§ **What to work on**
Starting with the line below that holds "0: (196, 154, 19.12)" and stopping after the line that holds "16: (108, 88, 305.90)", transcribe the lines exactly, leaving out all pictures.

======

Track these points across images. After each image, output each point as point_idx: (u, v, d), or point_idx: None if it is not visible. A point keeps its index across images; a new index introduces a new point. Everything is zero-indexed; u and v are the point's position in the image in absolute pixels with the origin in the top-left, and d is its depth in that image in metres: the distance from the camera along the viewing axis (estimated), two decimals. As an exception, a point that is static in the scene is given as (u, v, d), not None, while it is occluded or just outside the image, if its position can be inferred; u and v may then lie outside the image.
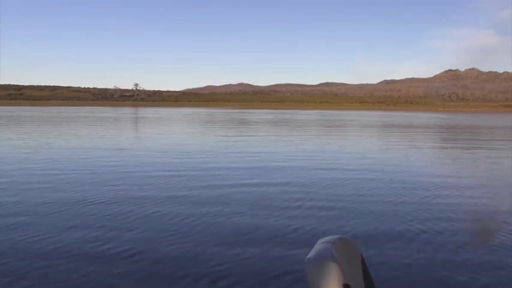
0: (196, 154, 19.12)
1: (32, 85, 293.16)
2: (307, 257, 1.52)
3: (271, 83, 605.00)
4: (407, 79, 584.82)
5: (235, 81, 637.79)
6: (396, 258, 6.39)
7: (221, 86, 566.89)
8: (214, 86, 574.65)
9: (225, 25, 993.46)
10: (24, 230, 7.46)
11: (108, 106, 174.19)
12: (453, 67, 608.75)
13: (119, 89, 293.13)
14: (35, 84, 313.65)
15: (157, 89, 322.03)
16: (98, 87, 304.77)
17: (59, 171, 13.86)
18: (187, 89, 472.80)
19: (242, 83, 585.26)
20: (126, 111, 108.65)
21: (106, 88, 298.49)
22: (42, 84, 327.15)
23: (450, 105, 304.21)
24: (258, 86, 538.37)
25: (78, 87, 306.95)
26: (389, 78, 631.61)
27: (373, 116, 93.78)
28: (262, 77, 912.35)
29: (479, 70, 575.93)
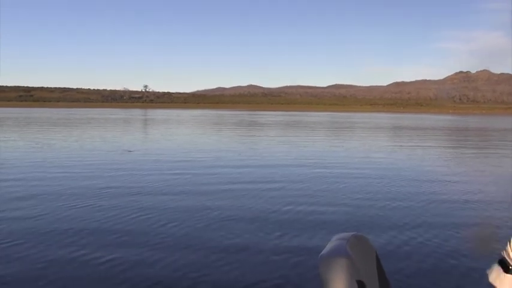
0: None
1: (42, 87, 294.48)
2: (320, 254, 1.50)
3: (280, 85, 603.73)
4: (417, 81, 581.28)
5: (244, 83, 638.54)
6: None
7: (231, 88, 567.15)
8: (223, 88, 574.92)
9: (234, 27, 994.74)
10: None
11: (117, 108, 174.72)
12: (464, 69, 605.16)
13: (128, 91, 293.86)
14: (45, 85, 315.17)
15: (166, 91, 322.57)
16: (108, 88, 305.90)
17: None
18: (196, 91, 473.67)
19: (252, 85, 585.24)
20: (135, 113, 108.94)
21: (115, 90, 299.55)
22: (52, 86, 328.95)
23: (461, 107, 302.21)
24: (268, 88, 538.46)
25: (87, 89, 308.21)
26: (399, 80, 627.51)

======

§ **Reply to the task**
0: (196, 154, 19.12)
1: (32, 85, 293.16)
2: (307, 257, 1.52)
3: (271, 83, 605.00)
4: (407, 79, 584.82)
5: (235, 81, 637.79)
6: (396, 258, 6.39)
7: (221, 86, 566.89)
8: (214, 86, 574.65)
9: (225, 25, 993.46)
10: (24, 230, 7.46)
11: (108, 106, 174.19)
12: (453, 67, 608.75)
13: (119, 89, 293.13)
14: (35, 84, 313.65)
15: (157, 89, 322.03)
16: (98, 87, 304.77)
17: (59, 171, 13.86)
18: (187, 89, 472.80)
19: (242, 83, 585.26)
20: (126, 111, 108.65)
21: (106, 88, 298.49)
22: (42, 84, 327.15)
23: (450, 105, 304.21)
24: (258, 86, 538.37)
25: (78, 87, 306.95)
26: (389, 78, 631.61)
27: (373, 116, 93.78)
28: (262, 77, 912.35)
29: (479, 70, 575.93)
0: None
1: (42, 87, 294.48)
2: (320, 254, 1.50)
3: (280, 85, 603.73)
4: (417, 81, 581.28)
5: (244, 83, 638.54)
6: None
7: (231, 88, 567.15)
8: (223, 88, 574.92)
9: (234, 27, 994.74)
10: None
11: (117, 108, 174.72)
12: (464, 69, 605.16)
13: (128, 91, 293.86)
14: (45, 85, 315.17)
15: (166, 91, 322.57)
16: (108, 88, 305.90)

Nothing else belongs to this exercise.